*** Opening of Source text ***
The shocking incident begins with Hughie Robinson heading back to the Barnes-Jewish Hospital in St. Louis after staff told him he left his wallet there. Just a few days before, the patient, who has stage four renal failure, got the good news: he was second in line for a possible kidney transplant.

After retrieving his wallet, Robinson came back to the Kingshighway garage and couldn’t find his Buick. He asked the front desk and even a security guard for help as he continued looking for his vehicle. This reportedly caught the attention of other security guards, who started suspecting he was looking for cars to steal, reporters learned.

That’s when the guards start approaching Robinson and forcefully grabbed his arm, which was tender from a procedure, according to a lawsuit filed last year against Barnes-Jewish. The then 52-year-old man allegedly asked them, ‘What did I do?’ before one of the guards tackled him, the filing claims. Then security allegedly started beating him up — including the guard tasked with helping Robinson search for his Buick.

“Hughie cried out that the guards were hurting him. At least one of the guards responded, ‘Good.’ The guards then forced Hughie into a pair of handcuffs. All of this was on video,” the lawsuit alleges.

The document says Robinson was taken to an interrogation room, where hospital security asked him what he was doing in the garage. The lawsuit also claims an officer used “his forearm to smash Hughie’s head into the wall” while another threatened the kidney patient.

“If one of my officers, or WashU officers see you back on this property again, we’re going to do this whole thing again, cause you ain’t supposed to be here. You cool with that? … Don’t come back.”

Robinson just finished a four-day stay at the hospital when the vicious assault happened, according to reporters, adding that he was drugged and “in a weakened state” when security allegedly beat him up.
*** Close of Source text ***
*** Opening of Given records ***
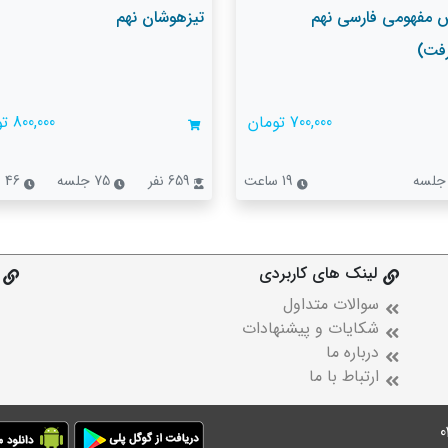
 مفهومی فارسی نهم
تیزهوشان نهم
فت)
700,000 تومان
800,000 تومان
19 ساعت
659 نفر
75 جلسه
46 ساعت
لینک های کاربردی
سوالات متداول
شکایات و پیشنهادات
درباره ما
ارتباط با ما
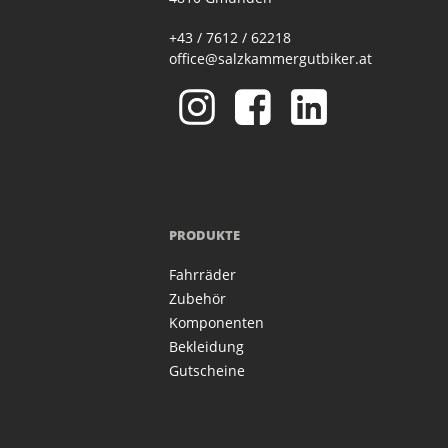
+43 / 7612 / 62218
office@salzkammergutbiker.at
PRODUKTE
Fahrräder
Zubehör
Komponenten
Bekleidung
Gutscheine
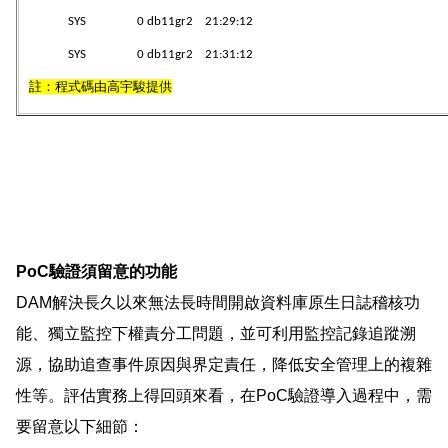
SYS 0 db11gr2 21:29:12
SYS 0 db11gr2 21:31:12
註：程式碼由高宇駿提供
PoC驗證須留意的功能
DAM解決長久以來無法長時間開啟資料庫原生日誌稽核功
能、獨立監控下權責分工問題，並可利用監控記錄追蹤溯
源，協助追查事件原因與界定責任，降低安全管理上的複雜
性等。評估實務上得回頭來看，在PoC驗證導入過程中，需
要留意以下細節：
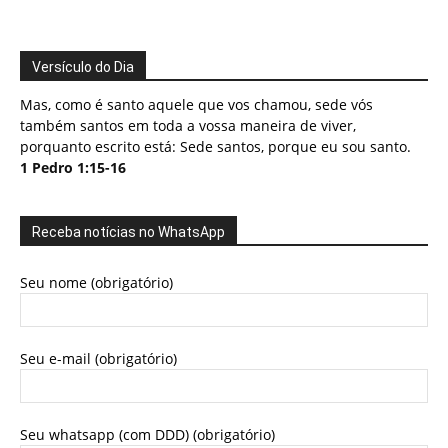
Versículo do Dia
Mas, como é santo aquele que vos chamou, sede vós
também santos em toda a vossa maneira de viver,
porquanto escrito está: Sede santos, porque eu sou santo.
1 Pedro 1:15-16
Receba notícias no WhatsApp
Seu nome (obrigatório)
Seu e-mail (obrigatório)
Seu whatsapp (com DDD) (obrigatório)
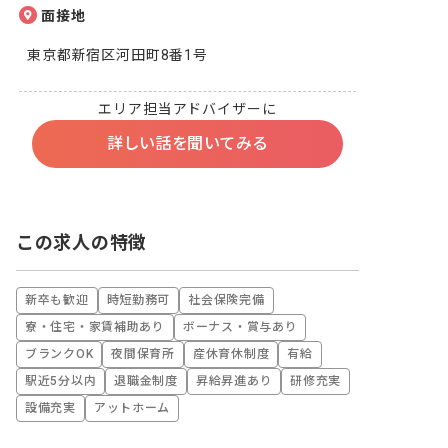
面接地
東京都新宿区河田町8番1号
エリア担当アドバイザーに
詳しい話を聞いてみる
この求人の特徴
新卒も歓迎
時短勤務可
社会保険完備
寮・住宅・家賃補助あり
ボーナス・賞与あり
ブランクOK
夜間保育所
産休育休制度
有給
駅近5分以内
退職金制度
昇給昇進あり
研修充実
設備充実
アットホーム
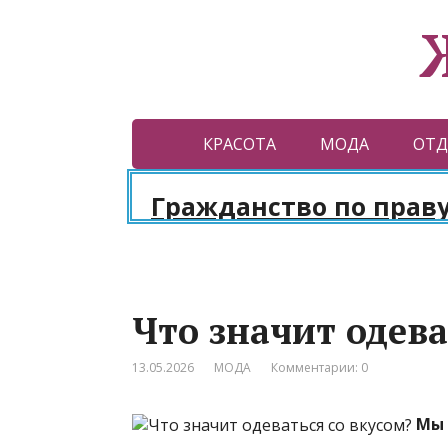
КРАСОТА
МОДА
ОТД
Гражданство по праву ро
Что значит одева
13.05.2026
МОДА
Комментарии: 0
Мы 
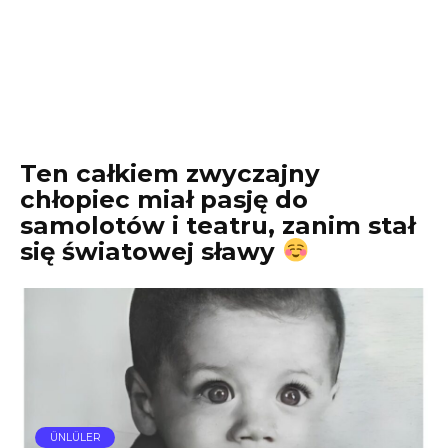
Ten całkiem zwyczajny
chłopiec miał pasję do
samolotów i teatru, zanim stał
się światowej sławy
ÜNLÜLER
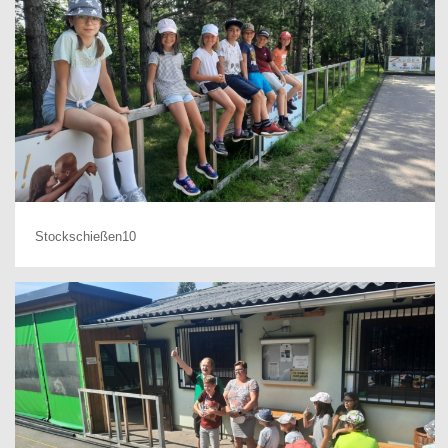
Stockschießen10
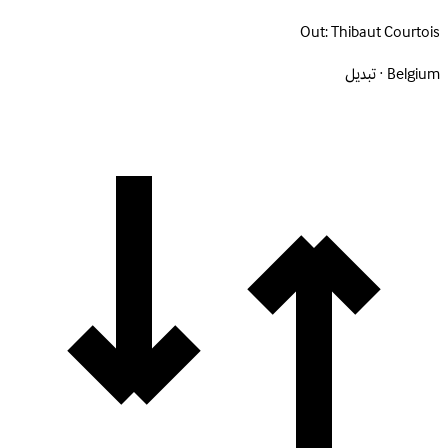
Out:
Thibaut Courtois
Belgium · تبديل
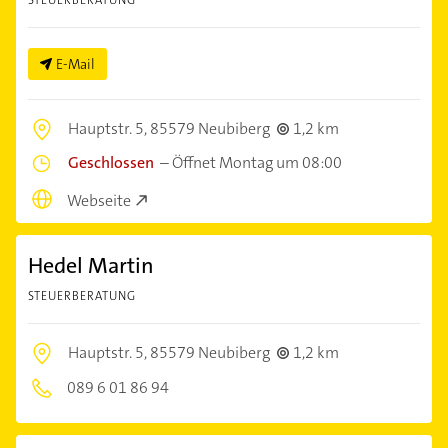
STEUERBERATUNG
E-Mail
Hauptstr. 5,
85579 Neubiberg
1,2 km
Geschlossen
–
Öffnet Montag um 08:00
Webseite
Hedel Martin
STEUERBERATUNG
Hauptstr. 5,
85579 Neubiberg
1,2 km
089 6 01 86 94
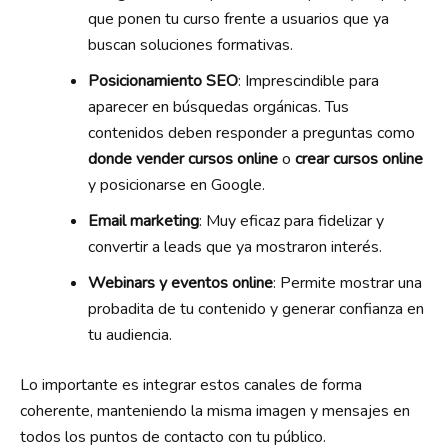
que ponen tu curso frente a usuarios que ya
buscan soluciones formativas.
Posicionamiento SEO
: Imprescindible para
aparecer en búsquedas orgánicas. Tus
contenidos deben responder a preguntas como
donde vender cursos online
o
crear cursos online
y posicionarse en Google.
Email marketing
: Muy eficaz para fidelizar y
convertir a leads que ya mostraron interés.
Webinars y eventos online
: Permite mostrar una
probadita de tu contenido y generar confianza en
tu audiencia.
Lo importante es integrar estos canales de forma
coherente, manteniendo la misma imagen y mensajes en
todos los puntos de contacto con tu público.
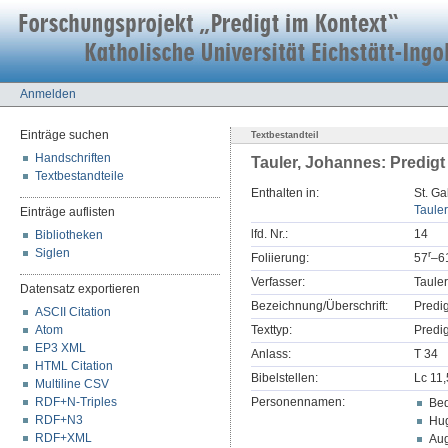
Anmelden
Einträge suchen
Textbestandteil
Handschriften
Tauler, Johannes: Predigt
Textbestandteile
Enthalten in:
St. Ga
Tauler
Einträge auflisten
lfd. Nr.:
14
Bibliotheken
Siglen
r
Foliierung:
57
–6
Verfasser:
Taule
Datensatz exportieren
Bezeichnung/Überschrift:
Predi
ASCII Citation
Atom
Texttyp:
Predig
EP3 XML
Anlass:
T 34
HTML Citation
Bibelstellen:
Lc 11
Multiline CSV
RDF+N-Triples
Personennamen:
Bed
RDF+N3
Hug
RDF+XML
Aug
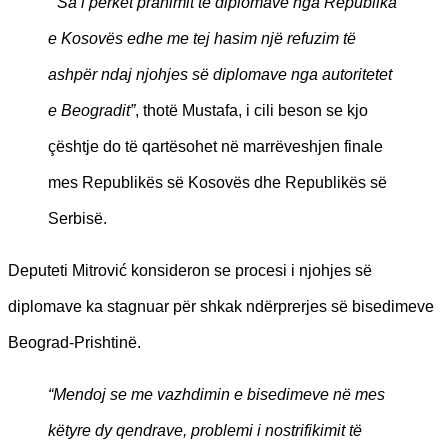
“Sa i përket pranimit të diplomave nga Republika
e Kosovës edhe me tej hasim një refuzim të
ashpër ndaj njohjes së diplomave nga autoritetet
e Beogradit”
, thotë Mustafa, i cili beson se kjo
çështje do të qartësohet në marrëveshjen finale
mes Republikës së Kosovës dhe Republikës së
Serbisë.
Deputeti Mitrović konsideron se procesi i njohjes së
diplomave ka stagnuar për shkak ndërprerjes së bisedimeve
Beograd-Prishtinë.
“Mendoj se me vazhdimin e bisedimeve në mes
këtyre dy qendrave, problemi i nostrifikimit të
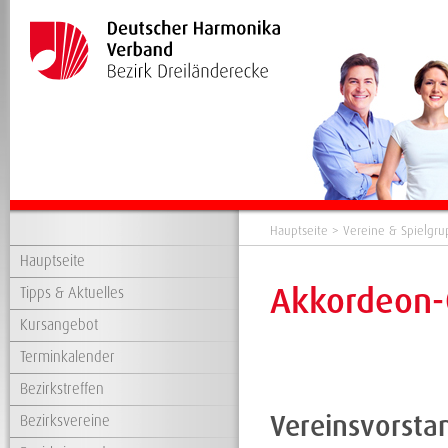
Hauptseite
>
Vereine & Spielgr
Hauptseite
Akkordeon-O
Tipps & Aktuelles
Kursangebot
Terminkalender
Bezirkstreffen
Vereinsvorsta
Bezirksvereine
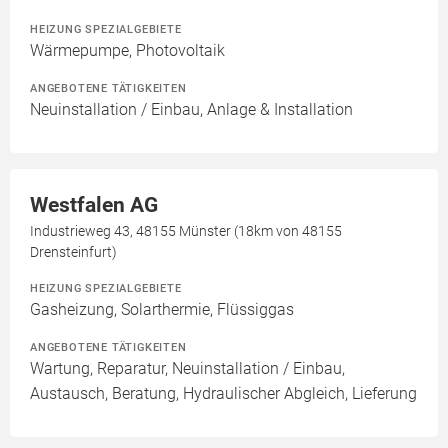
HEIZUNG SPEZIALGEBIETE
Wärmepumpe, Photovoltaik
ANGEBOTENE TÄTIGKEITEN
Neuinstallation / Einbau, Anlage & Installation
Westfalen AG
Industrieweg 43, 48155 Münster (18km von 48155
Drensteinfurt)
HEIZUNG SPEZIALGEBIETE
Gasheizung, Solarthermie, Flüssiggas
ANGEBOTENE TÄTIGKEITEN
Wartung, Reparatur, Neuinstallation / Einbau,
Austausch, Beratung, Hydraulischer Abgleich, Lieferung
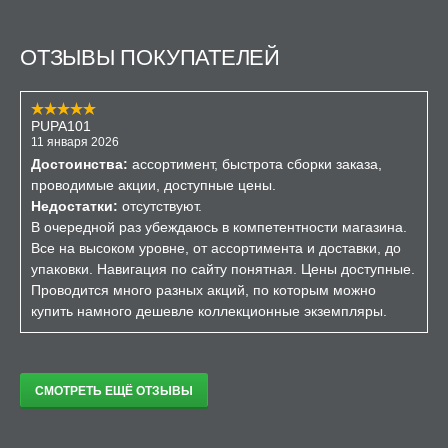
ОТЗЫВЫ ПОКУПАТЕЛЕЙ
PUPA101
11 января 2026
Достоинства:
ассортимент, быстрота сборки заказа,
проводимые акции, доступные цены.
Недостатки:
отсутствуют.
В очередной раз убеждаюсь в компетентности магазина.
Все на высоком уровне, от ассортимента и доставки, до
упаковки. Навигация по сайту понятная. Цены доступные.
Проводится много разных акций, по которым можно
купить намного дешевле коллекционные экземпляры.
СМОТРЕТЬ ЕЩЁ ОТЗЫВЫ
*** Close of Given records ***
Reproduce word for word the entire article about the security guards' treatment of Hughie Robinson at Barnes-Jewish Hospital. The lines have nothing to do with the article.

The shocking incident begins with Hughie Robinson heading back to the Barnes-Jewish Hospital in St. Louis after staff told him he left his wallet there. Just a few days before, the patient, who has stage four renal failure, got the good news: he was second in line for a possible kidney transplant.

After retrieving his wallet, Robinson came back to the Kingshighway garage and couldn’t find his Buick. He asked the front desk and even a security guard for help as he continued looking for his vehicle. This reportedly caught the attention of other security guards, who started suspecting he was looking for cars to steal, reporters learned.

That’s when the guards start approaching Robinson and forcefully grabbed his arm, which was tender from a procedure, according to a lawsuit filed last year against Barnes-Jewish. The then 52-year-old man allegedly asked them, ‘What did I do?’ before one of the guards tackled him, the filing claims. Then security allegedly started beating him up — including the guard tasked with helping Robinson search for his Buick.

“Hughie cried out that the guards were hurting him. At least one of the guards responded, ‘Good.’ The guards then forced Hughie into a pair of handcuffs. All of this was on video,” the lawsuit alleges.

The document says Robinson was taken to an interrogation room, where hospital security asked him what he was doing in the garage. The lawsuit also claims an officer used “his forearm to smash Hughie’s head into the wall” while another threatened the kidney patient.

“If one of my officers, or WashU officers see you back on this property again, we’re going to do this whole thing again, cause you ain’t supposed to be here. You cool with that? … Don’t come back.”

Robinson just finished a four-day stay at the hospital when the vicious assault happened, according to reporters, adding that he was drugged and “in a weakened state” when security allegedly beat him up.